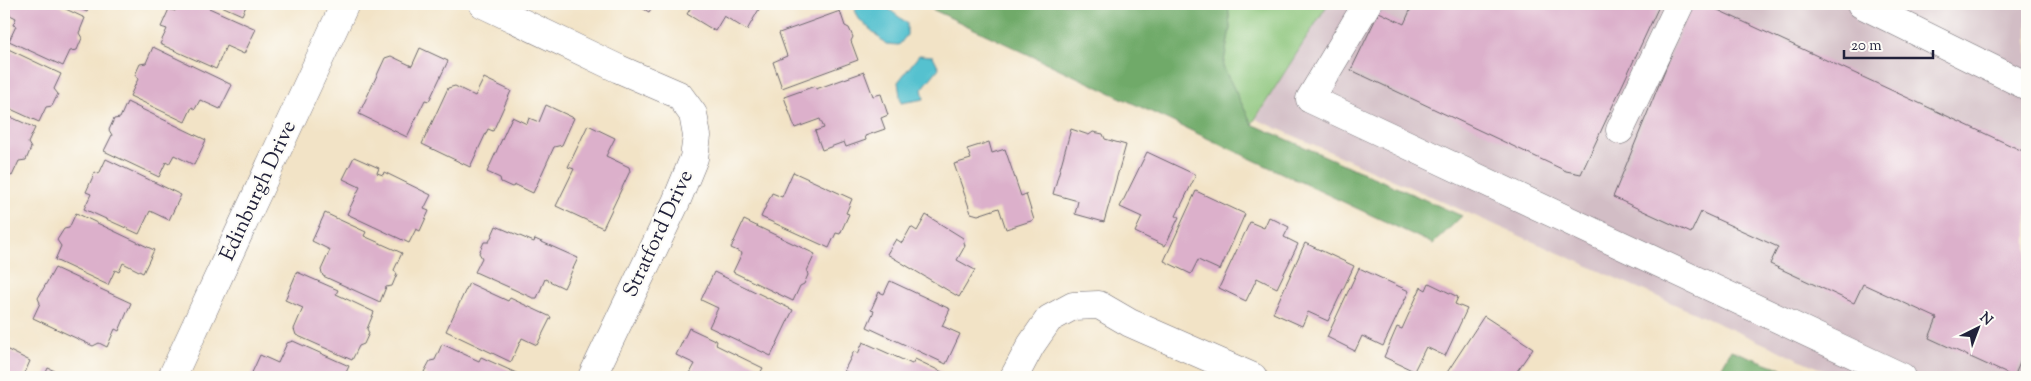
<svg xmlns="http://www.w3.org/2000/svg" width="2031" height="381" font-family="'Sorts Mill Goudy',serif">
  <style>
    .industrial { fill: #d2bdc5 }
    .green { fill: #8ac479; stroke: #56735a }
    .forest { fill: #6faa69; stroke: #486652 }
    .water { fill: #55c1cf; stroke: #3c7285 }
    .building { fill: #dcb0cb }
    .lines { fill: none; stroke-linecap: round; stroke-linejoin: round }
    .minor-casing { stroke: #6b666c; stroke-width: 29 }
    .minor { stroke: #fff; stroke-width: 28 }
    .labels { text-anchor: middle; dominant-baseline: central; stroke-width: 4.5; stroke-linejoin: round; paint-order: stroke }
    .street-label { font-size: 21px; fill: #22223b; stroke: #fdfcf7 }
  </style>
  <rect width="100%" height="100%" fill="#fdfcf7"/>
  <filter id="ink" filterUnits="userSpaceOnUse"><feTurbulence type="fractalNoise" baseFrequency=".02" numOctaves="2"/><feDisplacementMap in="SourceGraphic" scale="10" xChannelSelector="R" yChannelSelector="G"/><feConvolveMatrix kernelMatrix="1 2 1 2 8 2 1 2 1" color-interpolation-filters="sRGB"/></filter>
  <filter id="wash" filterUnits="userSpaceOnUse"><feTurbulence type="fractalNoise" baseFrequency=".0096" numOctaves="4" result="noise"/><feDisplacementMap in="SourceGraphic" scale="20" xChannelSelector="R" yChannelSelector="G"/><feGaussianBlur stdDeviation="1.12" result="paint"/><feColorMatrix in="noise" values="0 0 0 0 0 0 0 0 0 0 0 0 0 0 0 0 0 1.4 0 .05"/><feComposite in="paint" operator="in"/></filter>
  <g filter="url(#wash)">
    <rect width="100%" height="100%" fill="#f2e3c6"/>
    <!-- industrial -->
    <polygon class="industrial" points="1328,4 2027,4 2027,377 1839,377 1256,119"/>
    <!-- green -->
    <polygon class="green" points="1228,4 1328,4 1252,124 1223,67 1230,28"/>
    <!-- forest -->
    <g class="forest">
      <polygon points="921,4 1228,4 1230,28 1223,67 1252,124 1462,216 1433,244"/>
      <polygon points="1731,350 1804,377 1716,377"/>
    </g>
    <!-- water -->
    <g class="water">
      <polygon points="861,4 882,4 907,23 907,35 899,45 886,44 859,19 855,10"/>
      <polygon points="919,55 933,56 939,68 922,89 924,99 901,103 898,82"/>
    </g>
    <g id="blocks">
      <!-- building -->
      <g class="building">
        <polygon points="4,4 55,4 85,18 79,33 82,38 77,50 70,51 63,66 9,41 16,26 13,25 16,18 4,12"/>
        <polygon points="69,4 90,4 87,12"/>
        <polygon points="178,4 200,4 256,29 244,54 226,46 216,69 160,44 167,29 161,27 169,9 175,11"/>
        <polygon points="217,4 247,4 242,15"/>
        <polygon points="635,4 654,4 649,12"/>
        <polygon points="693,4 762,4 747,30 724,16 715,31 687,14"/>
        <polygon points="1413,4 1660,4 1581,174 1566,171 1351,70 1379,12 1404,24"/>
        <polygon points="1692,4 1705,4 2027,153 2027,361 2022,358 2014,377 1929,338 1937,318 1863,284 1854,303 1770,264 1778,247 1701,212 1691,233 1613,197"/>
        <polygon points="840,11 845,26 849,28 853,37 851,41 858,60 782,88 773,62 787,56 779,33"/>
        <polygon points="4,47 61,74 54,89 58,94 52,106 46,107 39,122 4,106"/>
        <polygon points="153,47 232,85 220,109 200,100 195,109 192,107 185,122 130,96 138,79 135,75 140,64 146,63"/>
        <polygon points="420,48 448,61 429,101 425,100 407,137 359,114 385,58 391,56 412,66"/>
        <polygon points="864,72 873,96 881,94 888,115 881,118 885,129 865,136 866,140 846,147 844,142 822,150 815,131 824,128 820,119 795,128 784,97 815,86 816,89"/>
        <polygon points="484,78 511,91 493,131 488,129 470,167 422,144 448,88 455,86 475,96"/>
        <polygon points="127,102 206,140 194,165 174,155 169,164 166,162 159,177 104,151 112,135 109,130 114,119 120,118"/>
        <polygon points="546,105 574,118 562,145 554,147 533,193 516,185 512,187 501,182 500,178 487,172 512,117 527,124 529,118 539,122"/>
        <polygon points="4,114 35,128 28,143 31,148 26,160 19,161 12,176 4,172"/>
        <polygon points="588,125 615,138 606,156 629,167 630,171 603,228 556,206 574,169 568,167"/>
        <polygon points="1071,129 1089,135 1093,132 1103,134 1105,139 1126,145 1104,222 1075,214 1078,201 1053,194"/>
        <polygon points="989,142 992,153 1005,149 1021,196 1026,194 1034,220 1006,229 999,208 978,215 971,213 954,164 971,159 967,149"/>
        <polygon points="1147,152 1196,175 1176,216 1179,217 1165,246 1135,232 1142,217 1120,207"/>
        <polygon points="354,157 379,168 377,173 383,175 384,172 431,195 424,209 429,211 420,231 416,229 409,243 347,214 360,187 343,179"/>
        <polygon points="106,159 181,195 169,220 150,211 139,234 84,209 91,194 86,192 95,172 99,174"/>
        <polygon points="793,172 852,199 846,213 849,214 840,234 836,233 829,248 761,217 772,193 782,197"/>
        <polygon points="1196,191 1245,214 1220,270 1198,260 1191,274 1164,261"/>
        <polygon points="76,213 154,250 143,273 123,263 119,272 115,270 108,285 55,260 61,246 57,240 64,229 69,228"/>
        <polygon points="325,213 366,232 364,236 402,253 394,270 397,274 392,286 386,287 380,302 323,276 321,270 330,250 312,241"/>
        <polygon points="926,215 963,238 965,246 957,260 975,270 959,297 887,254 896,239 902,243 911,227 917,231"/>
        <polygon points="1269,217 1289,227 1284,237 1298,244 1277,288 1257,278 1246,301 1219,288 1250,222 1264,228"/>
        <polygon points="744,220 815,254 807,271 808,275 804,284 800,286 793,301 733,272 742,253 731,248"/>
        <polygon points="496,226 534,242 535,239 578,258 564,288 545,279 537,298 533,298 475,272 482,258 479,253 484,242 489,242"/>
        <polygon points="1305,243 1354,266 1328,321 1308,312 1302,326 1273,313"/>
        <polygon points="55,268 131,303 119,331 115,329 107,347 99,343 93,346 33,318 40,303 38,298"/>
        <polygon points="1359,268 1409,291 1383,346 1362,336 1355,351 1327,337"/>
        <polygon points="297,272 338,290 336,294 374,312 367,329 369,333 364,344 359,346 352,360 296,335 294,329 303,308 285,300"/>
        <polygon points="714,272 793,310 771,356 709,327 718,308 701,300"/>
        <polygon points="890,281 950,309 942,326 960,334 946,364 867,327 874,311 871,310 879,292 884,294"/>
        <polygon points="469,283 508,301 510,298 551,317 537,345 522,338 511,362 446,331"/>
        <polygon points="1429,283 1458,297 1455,304 1467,309 1445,356 1426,347 1414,371 1384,357 1397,327 1402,329 1421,287 1426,290"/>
        <polygon points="1484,316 1533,348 1513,377 1444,377"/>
        <polygon points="689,328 717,341 716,345 763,368 758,377 688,377 695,364 676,355"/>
        <polygon points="293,341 349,366 344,377 250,377 260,355 278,363 287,343"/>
        <polygon points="863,342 912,364 915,359 942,372 939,377 847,377 849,373 844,371 854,351 858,354"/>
        <polygon points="442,344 479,361 481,357 525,377 427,377 424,372 430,361 435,360"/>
        <polygon points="4,348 30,361 23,377 4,377"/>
        <polygon points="48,368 69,377 44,377"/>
      </g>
    </g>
  </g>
  <g filter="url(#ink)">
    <use href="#blocks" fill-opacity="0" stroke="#6b666c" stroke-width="1"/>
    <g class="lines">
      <defs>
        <g id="minor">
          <polyline points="483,4 619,69 679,95 693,114 697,136 694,158 676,202 592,377"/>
          <polyline points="1367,4 1310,99 1902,377"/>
          <polyline points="1861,4 2027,86"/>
          <polyline points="1620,130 1680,4"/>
          <polyline points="172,377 345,4"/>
          <polyline points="1014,377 1031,345 1049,319 1073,306 1099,305 1130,323 1253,377"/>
        </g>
      </defs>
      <!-- minor casing -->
      <use href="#minor" class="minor-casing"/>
      <!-- minor -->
      <use href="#minor" class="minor"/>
    </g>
  </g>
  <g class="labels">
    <!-- street labels -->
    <g class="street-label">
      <text transform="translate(259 191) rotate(-65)">Edinburgh Drive</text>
      <text transform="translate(659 234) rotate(-65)">Stratford Drive</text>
    </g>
  </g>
  <!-- margin -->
  <rect width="2031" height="381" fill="none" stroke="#fdfcf7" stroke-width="20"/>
  <!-- north arrow -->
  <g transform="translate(1978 328) rotate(42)" stroke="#fdfcf7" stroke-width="4" paint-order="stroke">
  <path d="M0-4L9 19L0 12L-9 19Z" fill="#22223b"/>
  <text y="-8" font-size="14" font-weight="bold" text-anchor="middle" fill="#22223b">N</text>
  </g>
  <!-- scale -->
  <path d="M1844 50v8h89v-8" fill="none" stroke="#22223b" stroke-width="2.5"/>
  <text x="1851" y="50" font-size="15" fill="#22223b" stroke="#fdfcf7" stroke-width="4" paint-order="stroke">20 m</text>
</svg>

= = = = =

INSTRUCTIONS FOR THE TASK - Repeat exactly the lines above from the one with "#6b666c; stroke-width: 29" up to and including the one with "0 0 0 0 1.4". No other line belongs in the reply.

TASK SOLUTION -
    .minor-casing { stroke: #6b666c; stroke-width: 29 }
    .minor { stroke: #fff; stroke-width: 28 }
    .labels { text-anchor: middle; dominant-baseline: central; stroke-width: 4.5; stroke-linejoin: round; paint-order: stroke }
    .street-label { font-size: 21px; fill: #22223b; stroke: #fdfcf7 }
  </style>
  <rect width="100%" height="100%" fill="#fdfcf7"/>
  <filter id="ink" filterUnits="userSpaceOnUse"><feTurbulence type="fractalNoise" baseFrequency=".02" numOctaves="2"/><feDisplacementMap in="SourceGraphic" scale="10" xChannelSelector="R" yChannelSelector="G"/><feConvolveMatrix kernelMatrix="1 2 1 2 8 2 1 2 1" color-interpolation-filters="sRGB"/></filter>
  <filter id="wash" filterUnits="userSpaceOnUse"><feTurbulence type="fractalNoise" baseFrequency=".0096" numOctaves="4" result="noise"/><feDisplacementMap in="SourceGraphic" scale="20" xChannelSelector="R" yChannelSelector="G"/><feGaussianBlur stdDeviation="1.12" result="paint"/><feColorMatrix in="noise" values="0 0 0 0 0 0 0 0 0 0 0 0 0 0 0 0 0 1.4 0 .05"/><feComposite in="paint" operator="in"/></filter>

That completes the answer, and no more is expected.